From the opening Shaky Kane pages, you can see that this is going to be an idiosyncratic comic. It’s one of those books where you know when you first set eyes on it whether you’re going to like it or not. Kane’s clean lines create an almost mundane-looking story until you look closely at it and realize that in that mundanity is something rather fantastic. It’s the Fantastic Four as if it was created to be some kind of mumblecore navel-gazing meditation on work and boring life. And then you get to Able’s pages, the maddening adventures possibly imagined by Graham Ingles if he had moved to DC Comics to do their Batman comics in the 1950s. Playing into those influences, this book finds a nostalgia for comics that never really existed, although how cool would it have been if they had.
Art by Shaky Kane
This ties into Kane’s second story where that sketch is found in the floorboards of an old, dilapidated house. You could probably call that house haunted as its labyrinths induce a madness in anyone who walks through its doors. Kane’s stories are a bit inexplicable, more stream-of-consciousness reading experience than a rigidly plotted comic. And looping in Jack Kirby to this fever dream creates Kane’s own ouroboros of thoughts and ideas. So let’s return to the question of what came first, the superheroes or Jack Kirby? The answer may seem obvious but when you look at all of the influences Kirby pulled from throughout his career, there’s almost a possibility that Kirby was pulling these characters from some mythological source of ideas.

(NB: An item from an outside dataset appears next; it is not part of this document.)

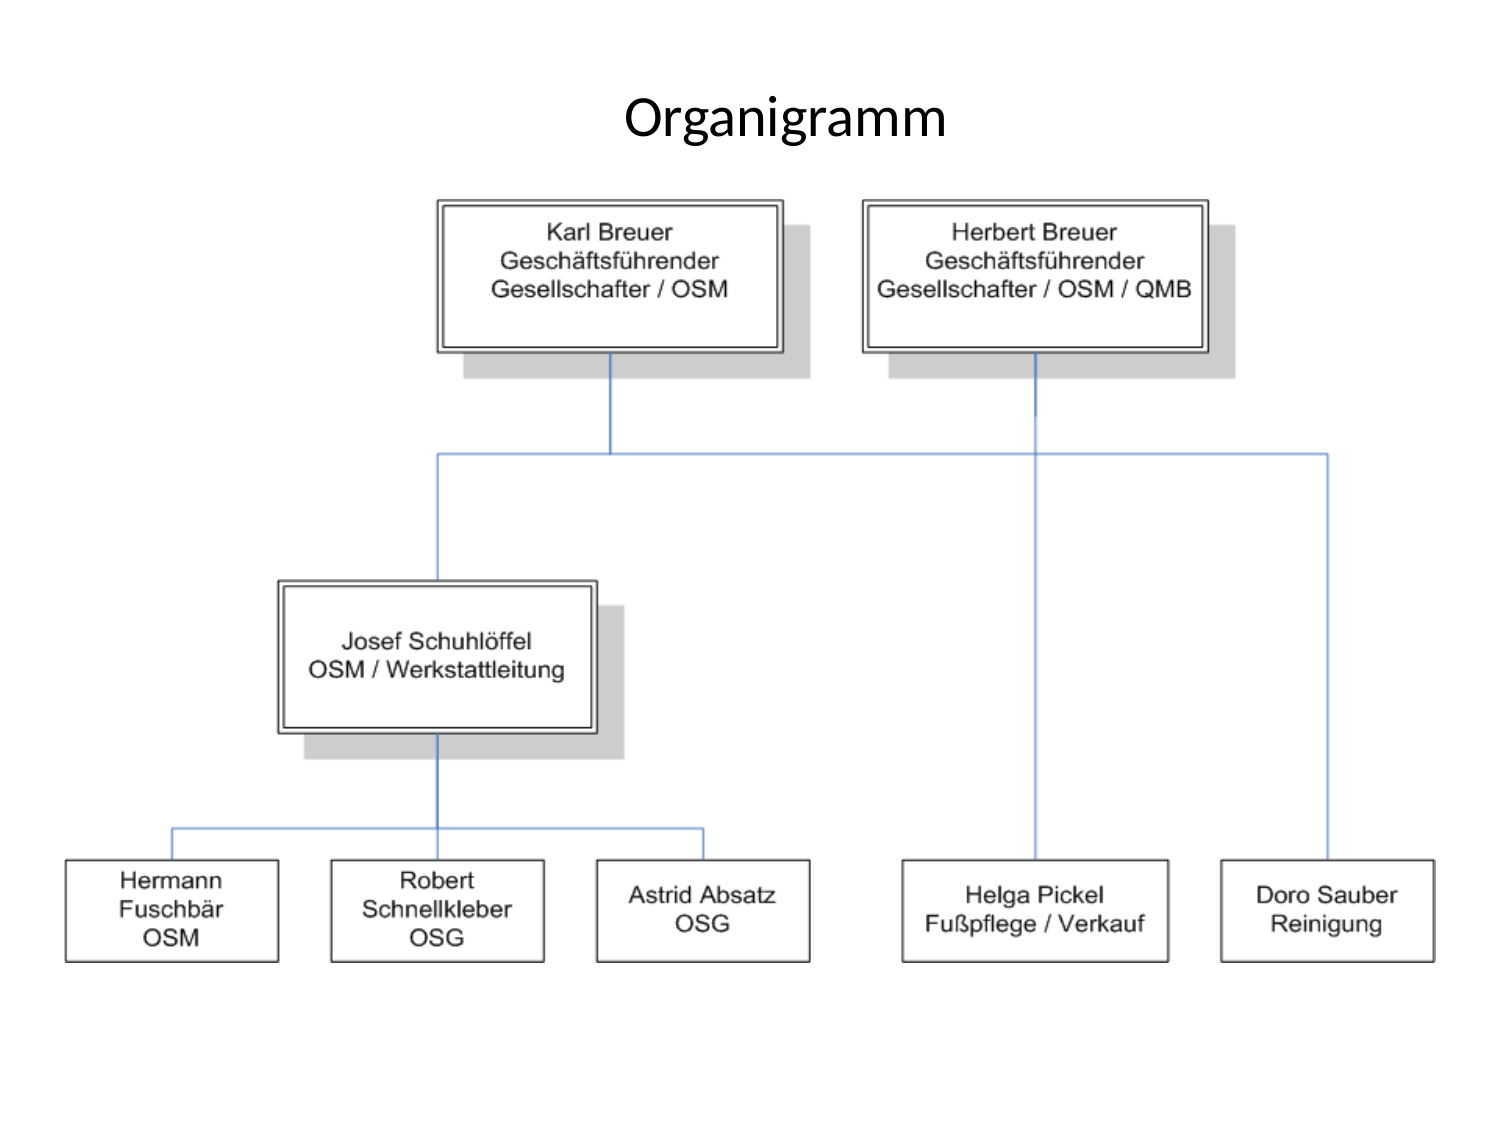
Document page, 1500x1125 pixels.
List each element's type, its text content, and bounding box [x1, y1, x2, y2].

picture [63, 198, 1437, 963]
text_box Organigramm [609, 70, 1026, 156]
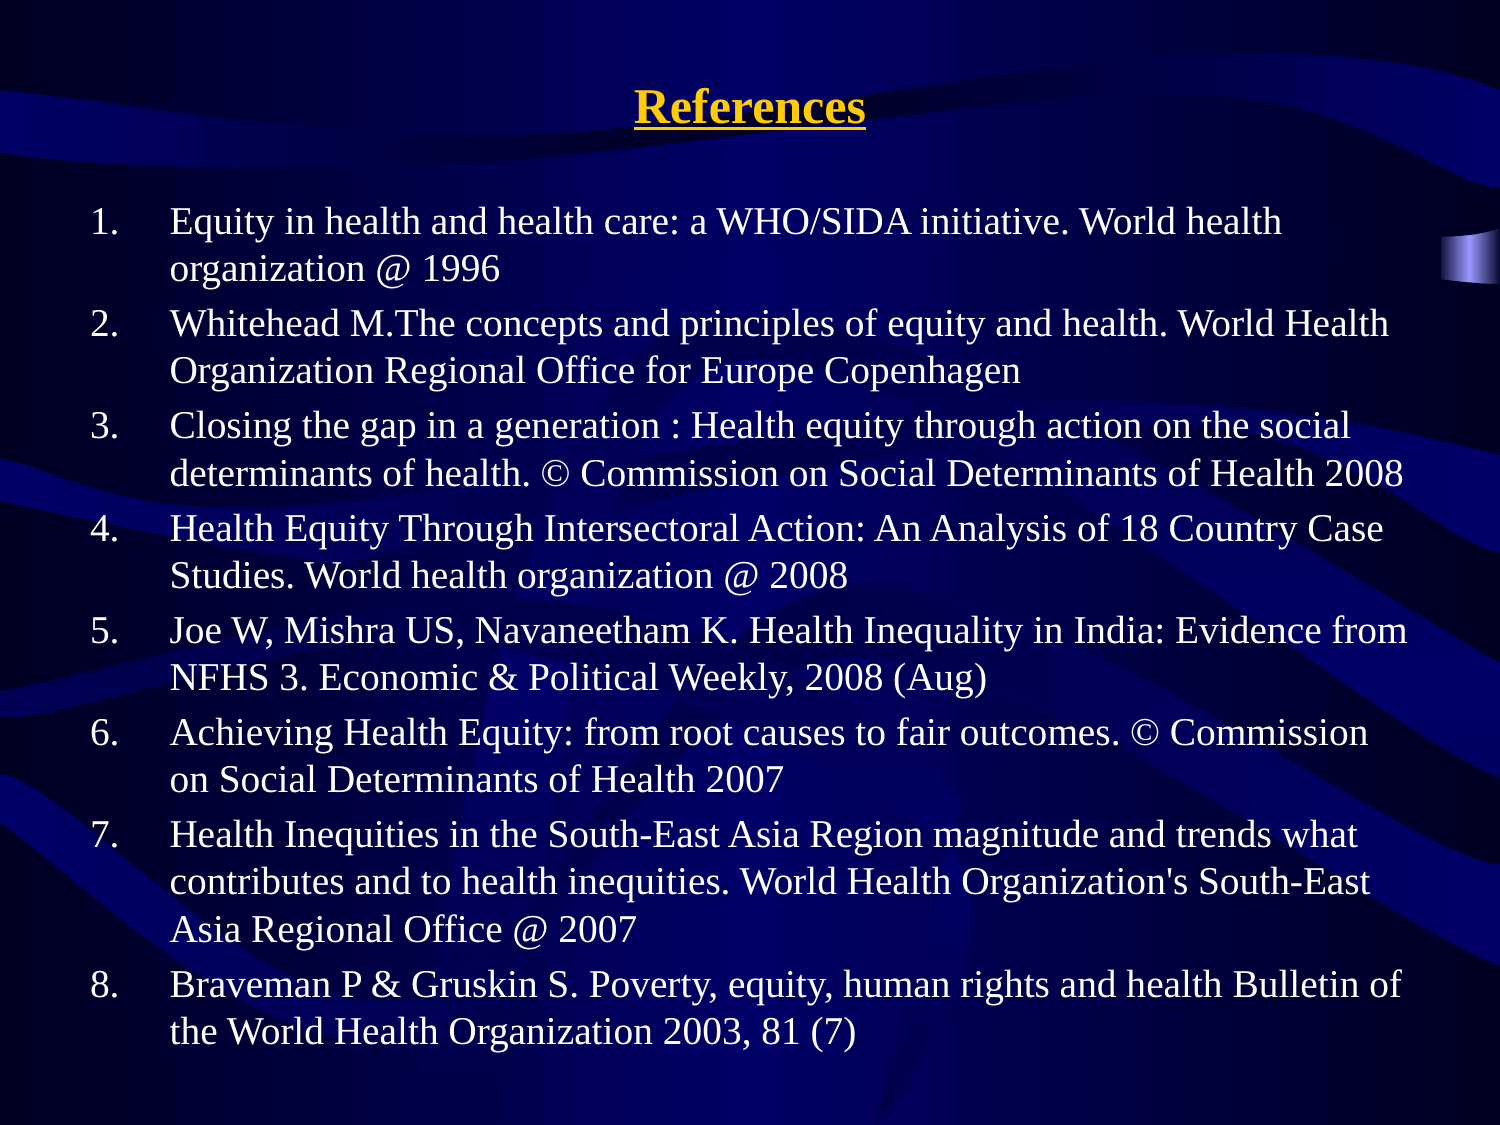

“Jack Kirby, our first question is where do your ideas come from?” the hypothetical interviewer asks. Kirby just looks to the sky and said “There.” While Kirby was probably asked that question over and over, he probably had a more canned and less wistful answer than that. But with Kirby as the stand-in for Kane and for the Artist (capital “A”,) Kane is plumbing some personal depths, trying to figure out what comics and their creators mean to him? And by extension, what does he mean to everyone reading his comics? But he’s using a personal iconography where we may recognize some elements of his symbolism but don’t have the experiences that Kane has to be able to link everything together. His two comics in this book are quite dizzying.
Art by Krent Able
Art by Krent Able
Proposing a mainstream created by outlaws, Black Fur and Creepzone feel like jokes where the teller doesn’t understand that they’re telling jokes. There’s an earnestness to Able’s stories that make you long for a comic that has never existed before they set pen to paper. It’s a wonderful trick that Able pulls off, simultaneously homaging and lampooning what comics were and what they could be. Able’s work may not be a narratively acrobatic as Kane’s is but once you realize what Able is doing, you can see that what he’s doing is just as innovatively meta as Kane’s but just operating on a slightly different plane.
Kane & Able is a comic about comics. It’s as simple as that. Comic books are wonderful and this comic is about that wonderfulness. But Kane and Able are also wondering what comics could have been? With a little nudge and poke to throw them even just slightly off of their stable axis, what kind of magic could be found in those four-color pages. Coming at that question from different directions, one more meta and one more genre leaning, the two of them create a longing for a mainstream that’s more outlaw and more out there than what we have today. They provide a roadmap for the aspiring young cartoonist who’s bored with what they see on the comic racks and yet yearn to inject new energy into the comics that they love.